A unique exhibition featuring virtual reality artwork created by young people to express their feelings about their mental health is being held in Swansea this month.
The event is the latest phase of a Swansea University project which explores how young people post, share and view images online to express their narratives and state of mind.
Researchers and artists work with young people from the community as well as those typically considered harder to reach -refugees and asylum seekers, trans young people, those in care and those with mental health problems or who self-harm.
The exhibition is being held at the Volcano Theatre in High Street as part of a project called Be Seen which brought young people together with professionals from arts, mental health, data science and medicine.
Professor Ann John, of the University’s Medical School, who leads the project and the Adolescent Mental Health Data Platform will be hosting the event with artist and co-lead Karen Ingham.
Professor John said: “The way young people communicate has rapidly evolved. They are keen to share their stories and now do this predominantly through imagery – photography and video – with image-based platforms replacing things like forums.
“Simultaneous rapid linkage of information from a wide range of sources has resulted in hope for a new era of research into young people’s mental health.
“Our vision is for young people's voices to 'be seen' and influence the use of their data and the public conversation on their use of images to express mental health.
“This exhibition is culmination of that vision, and we look forward to being able to share their work with a wider audience.”
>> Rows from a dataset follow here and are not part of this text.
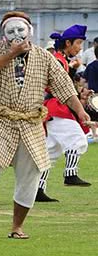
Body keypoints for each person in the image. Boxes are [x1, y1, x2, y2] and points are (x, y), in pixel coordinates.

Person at [0, 12, 89, 241]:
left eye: (20, 30)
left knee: (31, 175)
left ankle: (17, 227)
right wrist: (12, 53)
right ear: (3, 34)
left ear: (30, 32)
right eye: (11, 31)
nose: (16, 35)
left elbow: (64, 87)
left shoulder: (44, 57)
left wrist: (81, 111)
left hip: (30, 122)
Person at [36, 25, 92, 202]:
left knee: (50, 152)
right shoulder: (58, 61)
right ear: (67, 43)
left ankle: (37, 189)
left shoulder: (60, 60)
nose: (80, 47)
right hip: (57, 106)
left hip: (52, 107)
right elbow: (58, 87)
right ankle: (70, 174)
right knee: (77, 139)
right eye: (78, 43)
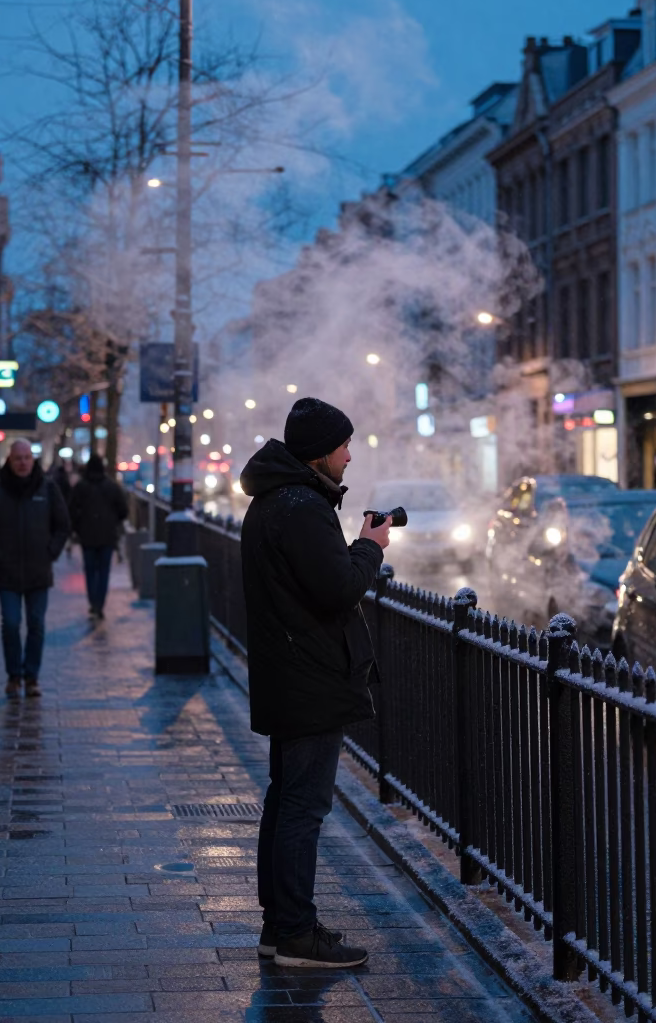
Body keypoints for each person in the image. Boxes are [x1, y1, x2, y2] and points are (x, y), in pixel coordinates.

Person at [239, 397, 390, 969]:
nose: (350, 457)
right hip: (308, 679)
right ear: (321, 453)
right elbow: (338, 588)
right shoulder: (300, 507)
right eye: (344, 446)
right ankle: (297, 934)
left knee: (287, 803)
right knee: (303, 807)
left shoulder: (279, 501)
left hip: (292, 674)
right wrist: (368, 549)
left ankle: (280, 927)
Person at [0, 439, 70, 698]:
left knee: (36, 624)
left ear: (33, 459)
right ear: (10, 460)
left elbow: (63, 525)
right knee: (11, 623)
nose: (23, 462)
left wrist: (51, 552)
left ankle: (32, 676)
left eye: (27, 457)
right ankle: (14, 675)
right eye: (18, 458)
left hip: (39, 571)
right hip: (7, 572)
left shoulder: (48, 488)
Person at [68, 453, 128, 620]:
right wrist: (112, 521)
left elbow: (72, 510)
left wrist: (77, 528)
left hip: (87, 536)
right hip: (107, 536)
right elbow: (123, 511)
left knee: (90, 570)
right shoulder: (112, 487)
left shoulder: (80, 487)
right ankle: (99, 603)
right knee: (103, 571)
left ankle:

During the project workshops were held with people aged from 16 to 24 in Plymouth and Swansea which focused on mental health and wellbeing, the use of ‘big data’ and storytelling through visual imagery such as photos, film and virtual reality.
The idea was to help young people better understand issues relating to the use of mental health and self-harm imagery and look at the risks and benefits of using imagery for self-expression in the modern world.
Professor John said feedback from the exhibition and accompanying video will be used to steer future research and potentially guide policy related to sharing of self-harm imagery online.
She added: “We also hope to create an online toolkit, co-produced with young people, to support individuals' use of images to tell their stories based on project findings as well as sharing our work with stakeholders.”
The Be Seen project has been funded by the Medical Research Council, the Arts & Humanities Research Council and the Economic & Social Research Council.
The free exhibition will run from Tuesday, November 16 to Friday, November 19.